INPUT RECORDS:
______________________________

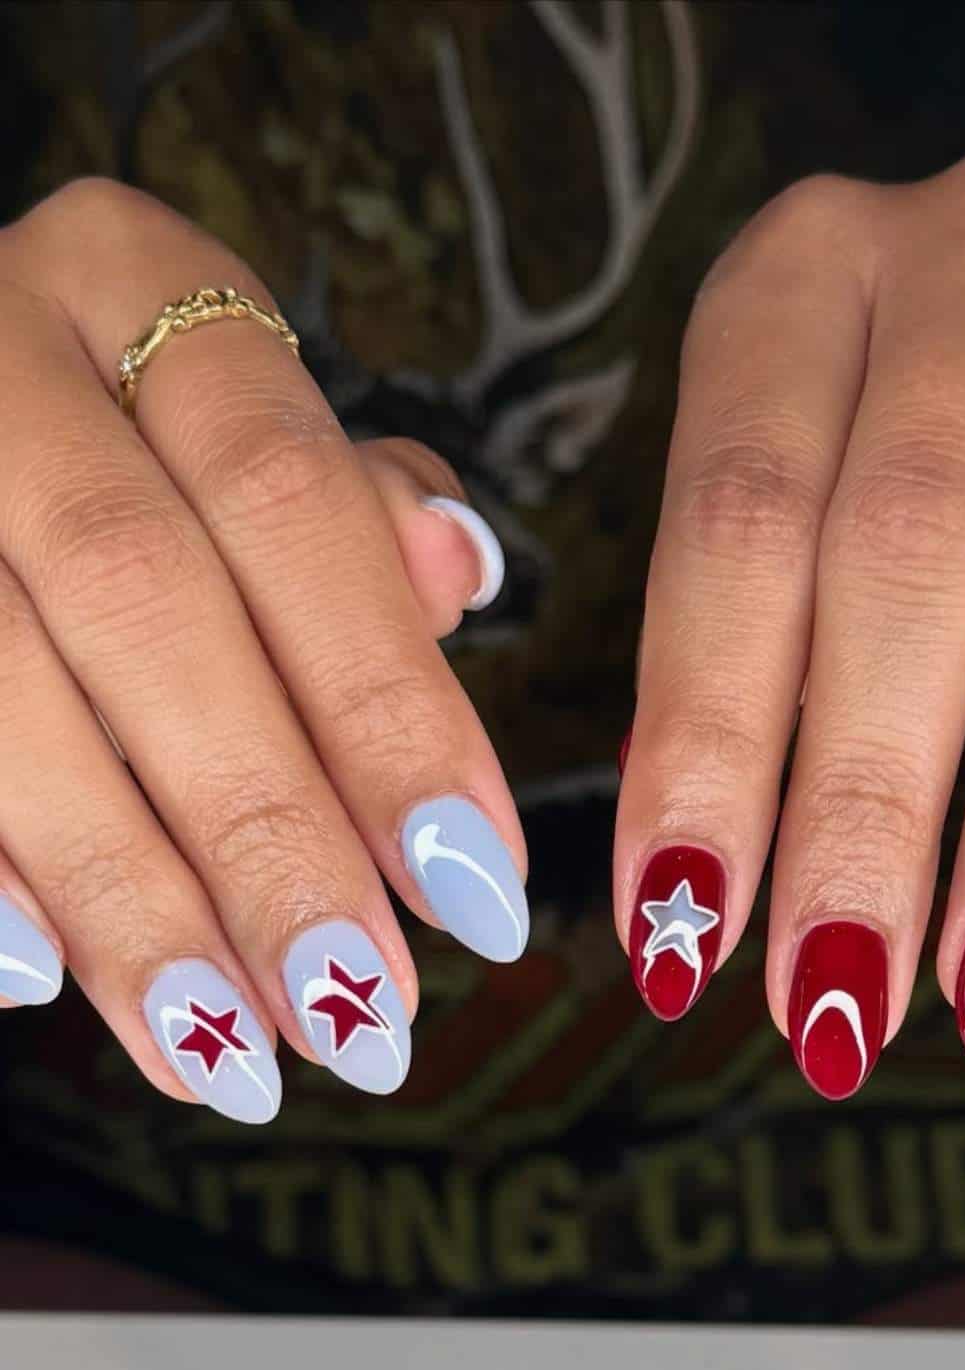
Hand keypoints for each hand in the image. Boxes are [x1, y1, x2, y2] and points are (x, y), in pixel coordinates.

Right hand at [0, 179, 525, 1122]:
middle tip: (359, 1013)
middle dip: (260, 827)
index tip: (473, 893)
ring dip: (120, 889)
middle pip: (141, 598)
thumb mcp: (243, 428)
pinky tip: (38, 980)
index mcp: (134, 279)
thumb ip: (347, 516)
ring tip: (228, 1049)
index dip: (386, 706)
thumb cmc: (132, 444)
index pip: (288, 499)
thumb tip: (454, 572)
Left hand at [617, 149, 964, 1093]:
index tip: (685, 925)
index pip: (732, 530)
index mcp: (794, 287)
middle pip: (909, 543)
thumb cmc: (881, 437)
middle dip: (869, 800)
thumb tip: (688, 891)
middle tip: (842, 991)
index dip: (709, 741)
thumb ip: (745, 647)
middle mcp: (963, 258)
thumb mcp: (790, 496)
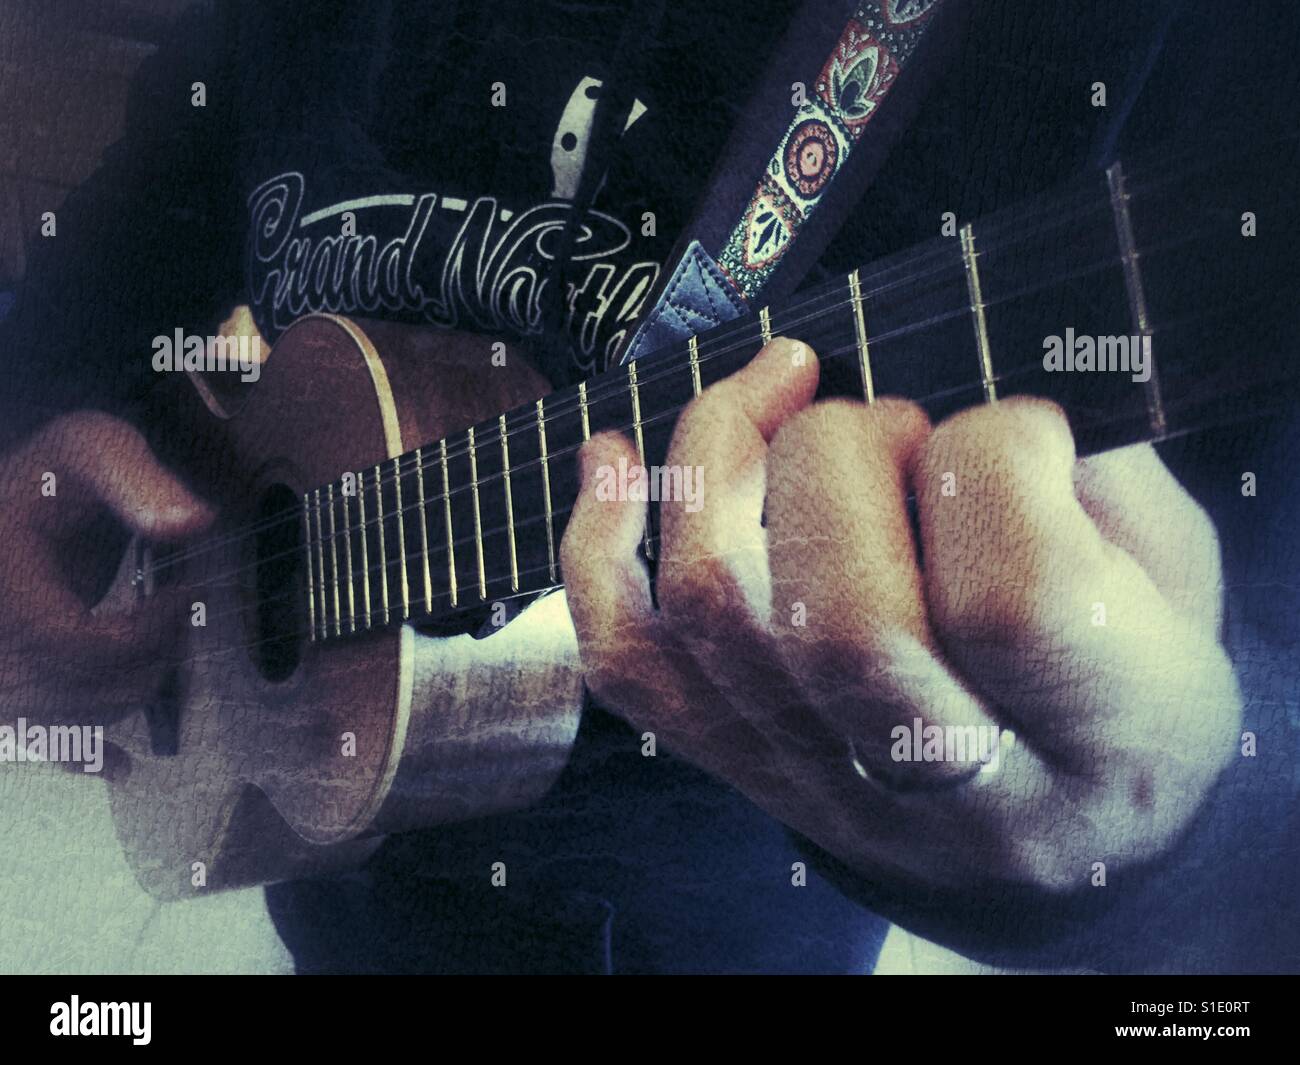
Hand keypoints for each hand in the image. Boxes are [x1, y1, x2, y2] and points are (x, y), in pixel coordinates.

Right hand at [0, 411, 212, 729]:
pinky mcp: (2, 691)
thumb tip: (192, 524)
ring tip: (156, 637)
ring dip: (130, 690)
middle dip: (148, 658)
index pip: (73, 644)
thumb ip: (140, 482)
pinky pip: (34, 741)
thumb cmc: (57, 472)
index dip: (146, 631)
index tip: (186, 592)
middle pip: (76, 690)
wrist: (15, 498)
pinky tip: (120, 766)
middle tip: (177, 611)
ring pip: (66, 719)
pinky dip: (79, 754)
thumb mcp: (95, 449)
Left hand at [561, 338, 1240, 892]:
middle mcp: (946, 781)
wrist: (1048, 847)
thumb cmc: (1123, 695)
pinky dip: (595, 549)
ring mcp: (817, 775)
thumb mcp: (1176, 588)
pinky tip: (616, 459)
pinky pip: (630, 663)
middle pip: (836, 616)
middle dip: (838, 456)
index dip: (993, 460)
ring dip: (719, 458)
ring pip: (715, 613)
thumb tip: (969, 385)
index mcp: (1100, 734)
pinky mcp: (732, 757)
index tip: (1008, 425)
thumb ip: (1095, 484)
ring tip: (773, 389)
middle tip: (884, 419)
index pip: (1009, 596)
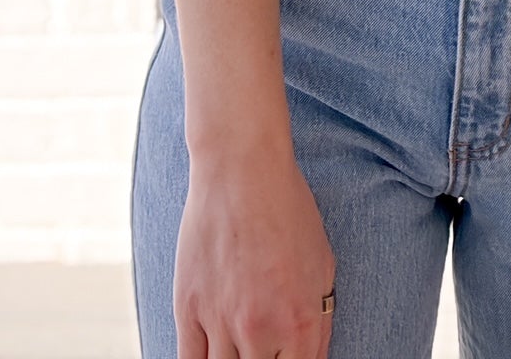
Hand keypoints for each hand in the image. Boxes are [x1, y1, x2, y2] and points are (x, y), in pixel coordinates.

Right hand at [175, 143, 335, 357]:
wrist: (241, 170)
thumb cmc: (287, 210)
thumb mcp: (322, 264)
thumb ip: (319, 321)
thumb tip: (312, 357)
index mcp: (301, 322)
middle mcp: (261, 330)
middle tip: (262, 347)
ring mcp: (221, 322)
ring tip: (240, 346)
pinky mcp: (188, 310)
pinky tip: (210, 354)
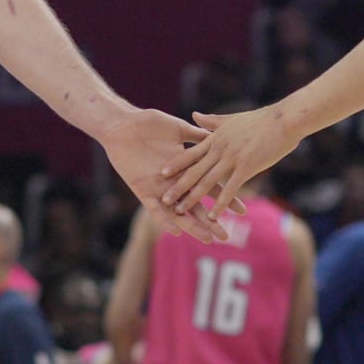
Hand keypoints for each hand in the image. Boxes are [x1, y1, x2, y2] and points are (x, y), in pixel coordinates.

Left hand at [102, 108, 236, 242]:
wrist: (122, 125)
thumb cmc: (148, 124)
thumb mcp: (177, 128)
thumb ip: (196, 136)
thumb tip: (216, 135)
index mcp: (184, 168)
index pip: (210, 187)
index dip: (224, 199)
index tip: (241, 212)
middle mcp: (174, 182)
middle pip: (197, 205)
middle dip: (211, 222)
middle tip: (227, 237)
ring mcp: (159, 188)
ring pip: (178, 213)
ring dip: (192, 227)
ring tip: (207, 240)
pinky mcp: (142, 190)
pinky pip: (154, 210)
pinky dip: (164, 220)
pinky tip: (175, 231)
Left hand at [161, 108, 298, 221]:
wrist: (283, 120)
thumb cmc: (261, 120)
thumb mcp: (231, 119)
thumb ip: (211, 121)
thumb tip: (194, 114)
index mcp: (216, 138)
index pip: (190, 153)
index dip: (176, 164)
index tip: (162, 173)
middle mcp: (220, 149)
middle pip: (194, 170)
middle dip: (178, 186)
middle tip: (164, 200)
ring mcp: (232, 158)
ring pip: (207, 181)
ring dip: (193, 198)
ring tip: (181, 210)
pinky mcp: (246, 167)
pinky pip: (230, 189)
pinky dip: (220, 203)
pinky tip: (213, 216)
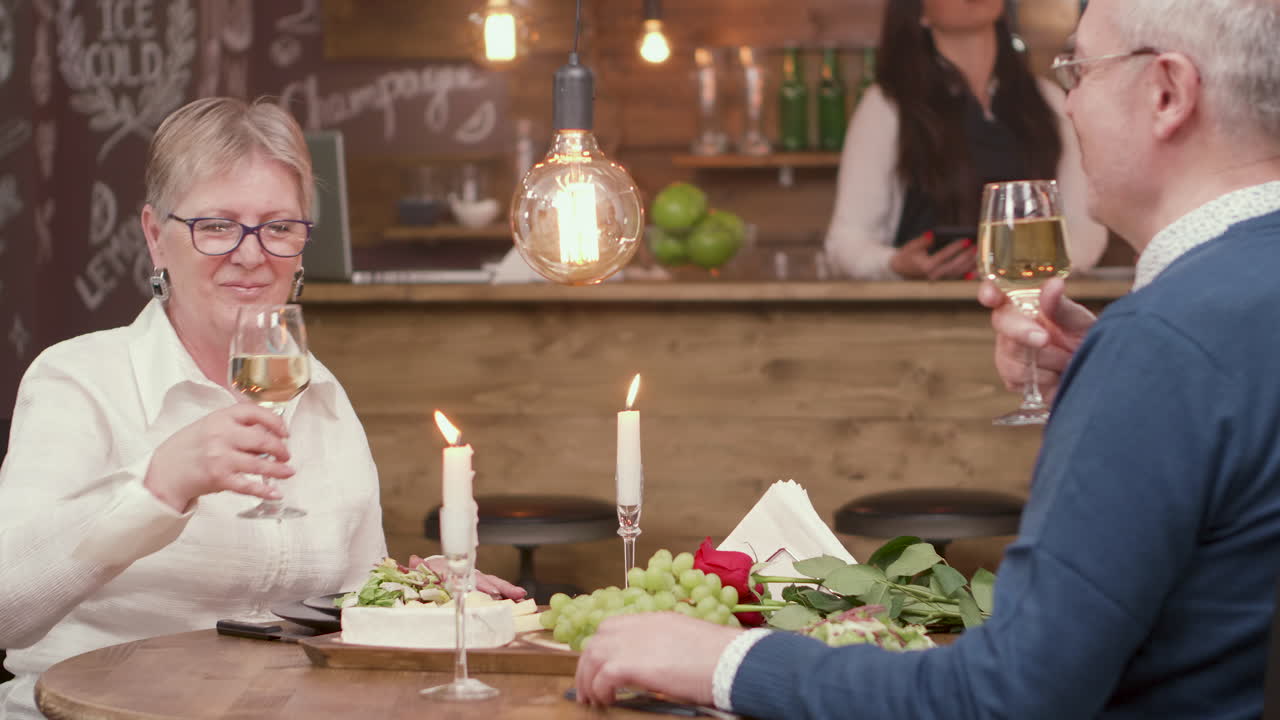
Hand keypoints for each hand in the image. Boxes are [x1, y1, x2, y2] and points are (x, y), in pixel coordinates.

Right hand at [144, 404, 293, 511]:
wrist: (165, 471)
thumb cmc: (189, 447)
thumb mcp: (210, 426)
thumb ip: (235, 425)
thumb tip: (268, 432)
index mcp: (220, 418)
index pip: (254, 412)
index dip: (275, 421)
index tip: (285, 432)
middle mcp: (221, 435)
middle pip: (262, 439)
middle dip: (280, 448)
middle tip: (286, 454)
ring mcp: (221, 457)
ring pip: (260, 464)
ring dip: (279, 469)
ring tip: (288, 472)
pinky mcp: (219, 478)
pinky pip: (248, 486)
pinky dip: (265, 491)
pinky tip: (276, 493)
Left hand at [411, 554, 526, 599]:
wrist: (435, 568)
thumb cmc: (430, 571)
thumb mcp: (423, 570)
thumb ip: (419, 567)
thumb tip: (414, 560)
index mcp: (458, 572)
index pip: (471, 578)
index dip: (483, 585)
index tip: (492, 591)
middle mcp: (469, 574)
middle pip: (488, 580)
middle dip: (502, 587)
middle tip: (516, 595)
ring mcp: (476, 579)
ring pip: (494, 583)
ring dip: (508, 590)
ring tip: (522, 596)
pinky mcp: (480, 585)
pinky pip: (495, 588)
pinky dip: (506, 593)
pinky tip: (518, 600)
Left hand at [574, 612, 741, 707]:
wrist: (730, 660)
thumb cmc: (722, 655)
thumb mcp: (691, 641)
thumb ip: (669, 646)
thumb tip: (663, 664)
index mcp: (655, 619)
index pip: (615, 625)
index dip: (604, 645)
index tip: (602, 663)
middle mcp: (639, 626)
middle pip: (598, 638)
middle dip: (589, 662)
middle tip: (590, 684)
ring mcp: (632, 643)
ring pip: (592, 655)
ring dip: (588, 678)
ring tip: (593, 698)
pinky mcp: (629, 664)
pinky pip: (601, 677)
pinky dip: (599, 689)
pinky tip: (607, 701)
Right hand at [889, 231, 975, 280]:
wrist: (901, 270)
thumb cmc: (907, 256)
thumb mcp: (912, 246)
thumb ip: (924, 241)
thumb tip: (933, 234)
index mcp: (925, 266)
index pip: (944, 255)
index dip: (956, 247)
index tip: (966, 240)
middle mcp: (933, 275)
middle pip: (954, 265)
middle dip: (967, 255)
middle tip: (977, 245)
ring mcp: (939, 279)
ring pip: (958, 272)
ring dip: (970, 263)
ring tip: (980, 253)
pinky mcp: (943, 280)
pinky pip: (958, 277)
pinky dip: (969, 273)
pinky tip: (977, 269)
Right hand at [978, 276, 1095, 401]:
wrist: (1096, 372)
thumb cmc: (1086, 340)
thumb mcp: (1079, 320)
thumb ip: (1060, 307)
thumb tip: (1053, 284)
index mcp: (1025, 302)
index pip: (998, 290)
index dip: (990, 291)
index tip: (991, 298)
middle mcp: (1012, 324)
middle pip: (1003, 324)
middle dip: (1023, 333)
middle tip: (1045, 339)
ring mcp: (1008, 352)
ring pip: (1010, 355)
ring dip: (1045, 361)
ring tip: (1067, 359)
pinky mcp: (1011, 378)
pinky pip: (1017, 379)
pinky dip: (1043, 379)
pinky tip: (1057, 375)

______________________________

EXERCISE PROMPT:
Please copy each line of the entries in which the word "Right" shows up.

SOLUTION FOR THIS EXERCISE:
Right hand at [0, 179, 525, 1122]:
Right hand at [0, 411, 212, 729]:
Right hand at [175, 143, 335, 357]:
Right hand at [144, 404, 293, 511]:
Right hand at [889, 231, 975, 280]:
Right hand at [978, 276, 1095, 401]:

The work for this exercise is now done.